The latest survey conducted by the Tri Viet Human Resource Development Center at
200 enterprises with 60,000 workers in different business fields in HCM City has
shown a surprising thing: the number of employees at the enterprises has not
increased over the last 5 years.
In 2008, the enterprises reportedly had 60,000 workers, and the same figure had
been reported by the end of 2012.
The director of an enterprise in the Tan Tao Industrial Zone in HCM City said
the company has recruited new workers; however, the recruitment just aims to
offset the ones who have give up the jobs.
A report released five years ago showed that the industrial zones and export
processing zones in HCM City employed 250,000 workers. And the number has been
preserved over the last 5 years.
The above said director has attributed the immovability of the workforce to the
economic recession, which has caused to the slow sales of products and the
production stagnation. He said no one would be foolish enough to recruit more
workers at this moment, if he doesn’t intend to scale up the production.

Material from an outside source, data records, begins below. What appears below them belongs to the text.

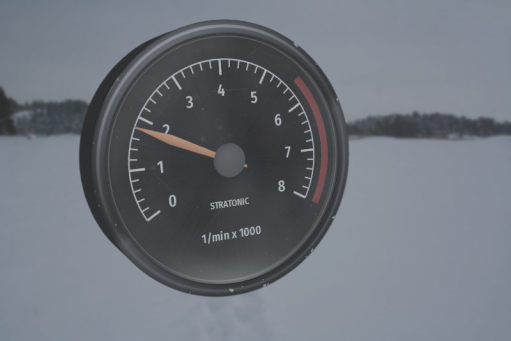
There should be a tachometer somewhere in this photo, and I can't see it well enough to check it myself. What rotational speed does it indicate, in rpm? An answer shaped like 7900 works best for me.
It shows 1800
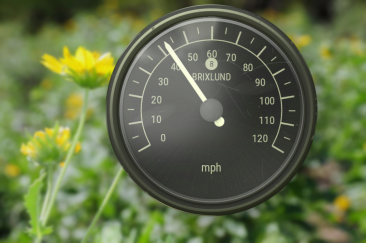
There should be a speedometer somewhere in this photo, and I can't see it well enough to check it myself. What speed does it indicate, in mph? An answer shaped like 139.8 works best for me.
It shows 42.5
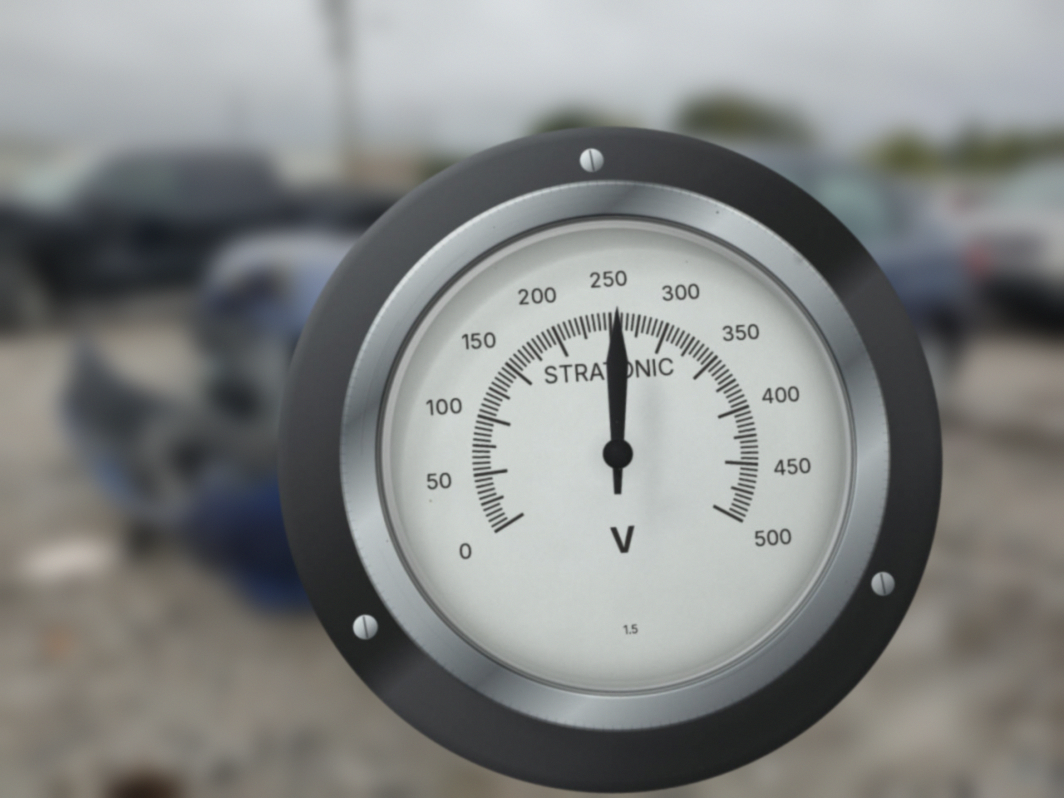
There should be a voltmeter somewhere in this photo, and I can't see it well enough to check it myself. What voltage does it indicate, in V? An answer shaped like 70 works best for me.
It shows 255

It is estimated that it’ll take VND50 million on average to create a new job.
Most of the money would be spent on the initial investments, machines and
equipments, materials and advertisements to make the products to be generated by
the worker salable.
“Why do we have to recruit more workers, if we have to scale down production and
suffer from the big inventories?” questioned Truong Minh Hoa, Director of Tan
Company in HCM City.
Every year, the Ministry of Labor, War Invalids and Social Affairs (MOLISA)

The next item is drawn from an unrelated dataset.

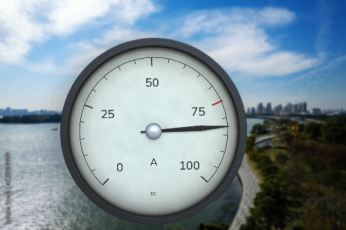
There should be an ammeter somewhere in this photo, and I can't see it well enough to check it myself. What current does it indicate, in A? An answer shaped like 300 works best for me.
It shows 82.5
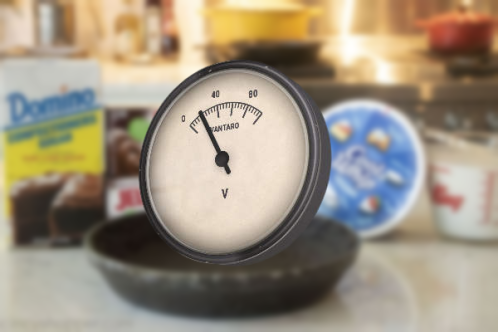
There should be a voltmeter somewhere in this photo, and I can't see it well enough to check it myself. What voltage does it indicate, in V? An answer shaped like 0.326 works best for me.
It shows 20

submits to the National Assembly the plans and the solutions to create 1.5-1.7
million jobs. In HCM City, the number is about 250,000 every year.
A question has been raised that where the new workers are working, if
enterprises have confirmed that they don’t create new jobs?

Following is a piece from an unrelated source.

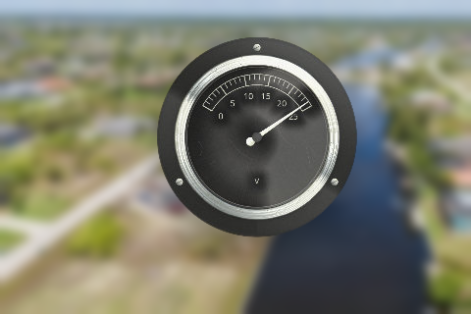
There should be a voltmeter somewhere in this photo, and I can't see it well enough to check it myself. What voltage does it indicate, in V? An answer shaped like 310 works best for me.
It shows 24
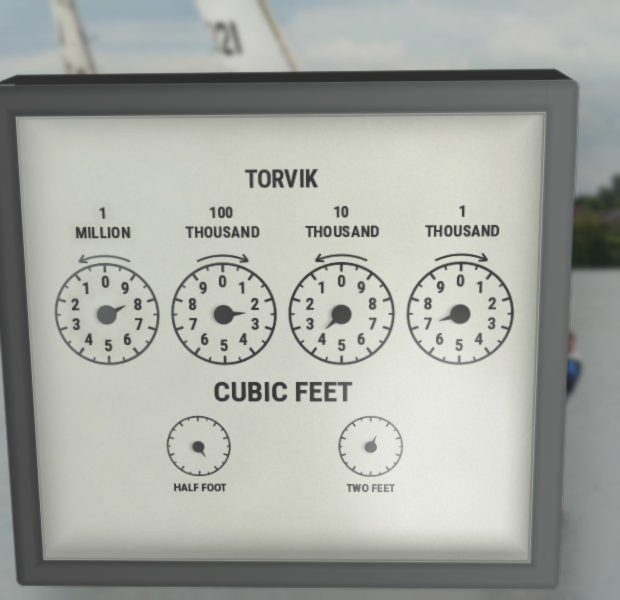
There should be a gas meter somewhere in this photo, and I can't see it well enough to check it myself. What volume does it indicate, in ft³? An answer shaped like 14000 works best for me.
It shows 823700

Ta Quang Hung, Director of an information technology firm in district 12 in HCM
City, has noted that people seem to have misunderstanding about the concept of
“creating jobs” and “giving jobs to workers.”
The former should be understood as the number of new jobs created thanks to the
establishment of new factories or companies, or the business expansion of the
existing enterprises.
Meanwhile, the latter means that someone gets a job at a factory or enterprise.
This could be the issue the MOLISA mentions. It’s more important to create new
jobs, because this shows the development of the national economy.
Where have dissolved businesses’ workers gone?
The government many years ago set up a goal of obtaining 500,000 businesses by
2010, including 98 percent of small and medium enterprises. The end had been
reached by 2010.
However, some changes have occurred since then. The Ministry of Planning and
Investment, in 2012, when checking the number of businesses, found out that
541,000 businesses were existing on paper, but 93,000 of them were unfound in
reality, while 16,000 enterprises, which registered their business, had not been
operational yet.
The report also showed that 24,000 businesses suspended their operation, 31,000
were following the procedures to get dissolved. In the first quarter of the
year, 13,000 more enterprises stopped operation.